RAW DATA:
####

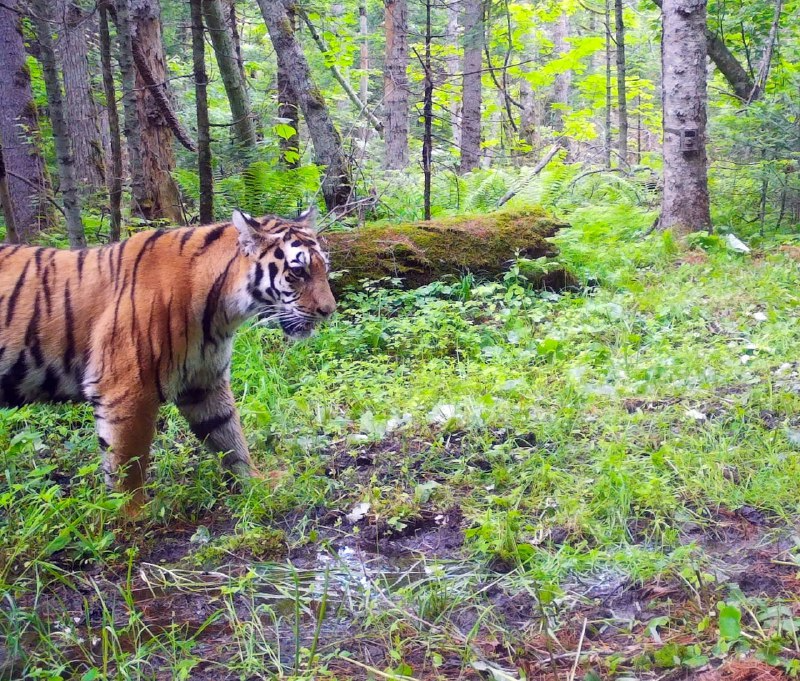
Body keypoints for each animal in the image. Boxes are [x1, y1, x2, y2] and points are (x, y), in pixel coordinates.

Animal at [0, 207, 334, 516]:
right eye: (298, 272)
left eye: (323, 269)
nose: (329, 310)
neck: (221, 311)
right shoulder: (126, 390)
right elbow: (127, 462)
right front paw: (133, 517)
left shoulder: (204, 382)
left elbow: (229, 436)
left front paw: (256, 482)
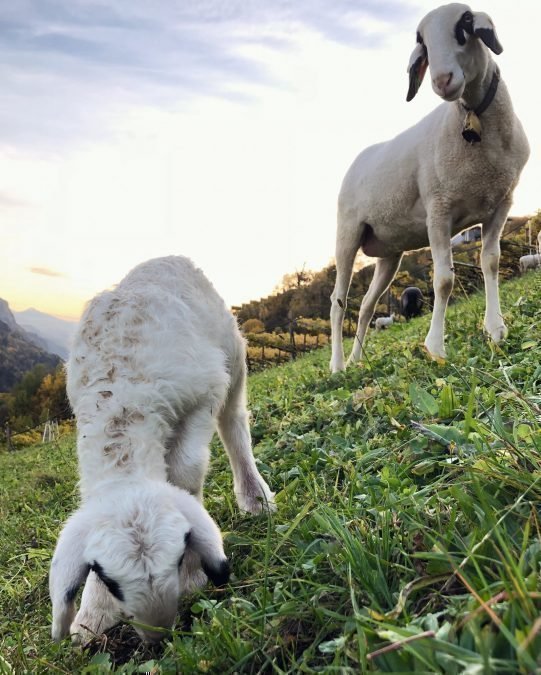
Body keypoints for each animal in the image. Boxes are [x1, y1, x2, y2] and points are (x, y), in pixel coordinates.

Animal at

####

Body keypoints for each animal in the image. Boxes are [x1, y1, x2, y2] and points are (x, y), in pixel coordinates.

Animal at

####

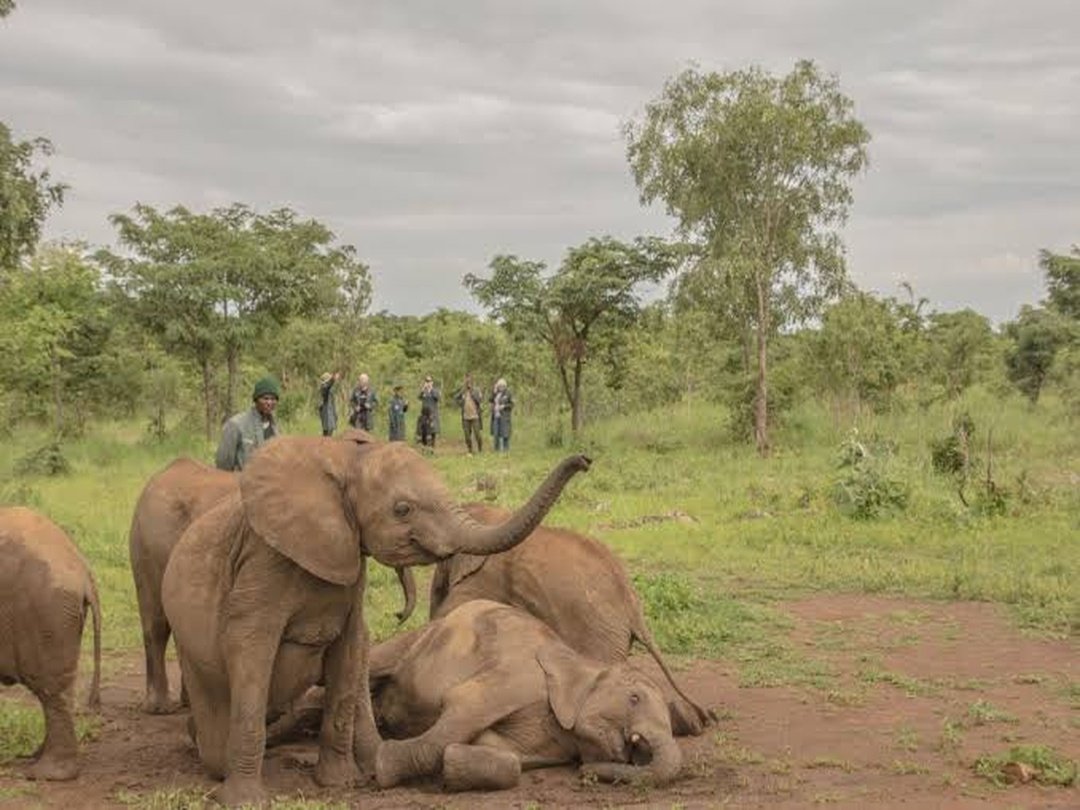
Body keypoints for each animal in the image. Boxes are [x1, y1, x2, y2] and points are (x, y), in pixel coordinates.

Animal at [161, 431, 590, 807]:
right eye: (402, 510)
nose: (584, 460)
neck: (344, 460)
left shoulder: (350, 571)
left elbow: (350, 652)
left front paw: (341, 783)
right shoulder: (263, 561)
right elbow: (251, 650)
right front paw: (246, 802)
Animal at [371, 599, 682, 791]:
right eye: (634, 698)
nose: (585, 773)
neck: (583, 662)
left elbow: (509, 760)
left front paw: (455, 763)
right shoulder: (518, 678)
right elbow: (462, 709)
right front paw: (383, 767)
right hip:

####

YOUR GOAL: Whichever lines of the data include the word "front", pull them out.

SOLUTION TO THE PROBLEM:
right front paw: (133, 517)
left front paw: (256, 482)
left front paw: (341, 783)
right front paw: (246, 802)
left front paw: (455, 763)
right front paw: (383, 767)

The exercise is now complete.